-- Opening Marker --

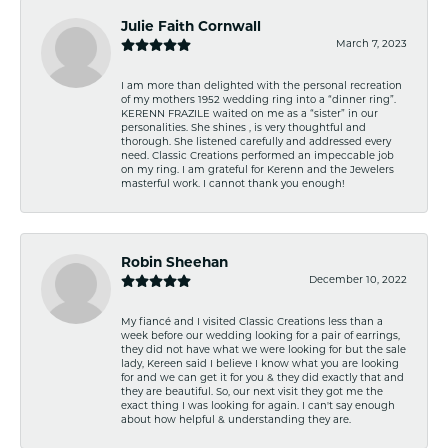
Julie Faith Cornwall
March 7, 2023
I am more than delighted with the personal recreation
of my mothers 1952 wedding ring into a “dinner ring”.
KERENN FRAZILE waited on me as a “sister” in our
personalities. She shines , is very thoughtful and
thorough. She listened carefully and addressed every
need. Classic Creations performed an impeccable job
on my ring. I am grateful for Kerenn and the Jewelers
masterful work. I cannot thank you enough!
Robin Sheehan
December 10, 2022
My fiancé and I visited Classic Creations less than a
week before our wedding looking for a pair of earrings,
they did not have what we were looking for but the sale
lady, Kereen said I believe I know what you are looking
for and we can get it for you & they did exactly that and
they are beautiful. So, our next visit they got me the
exact thing I was looking for again. I can't say enough
about how helpful & understanding they are.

-- Closing Marker --

▶ **Directions**: Copy out every line of text in the items above verbatim, leaving out the pictures.

▶ **Exercise answer**:
Julie Faith Cornwall
March 7, 2023
I am more than delighted with the personal recreation
of my mothers 1952 wedding ring into a “dinner ring”.
KERENN FRAZILE waited on me as a “sister” in our
personalities. She shines , is very thoughtful and
thorough. She listened carefully and addressed every
need. Classic Creations performed an impeccable job
on my ring. I am grateful for Kerenn and the Jewelers
masterful work. I cannot thank you enough!
Robin Sheehan
December 10, 2022
My fiancé and I visited Classic Creations less than a
week before our wedding looking for a pair of earrings,
they did not have what we were looking for but the sale
lady, Kereen said I believe I know what you are looking
for and we can get it for you & they did exactly that and
they are beautiful. So, our next visit they got me the
exact thing I was looking for again. I can't say enough
about how helpful & understanding they are.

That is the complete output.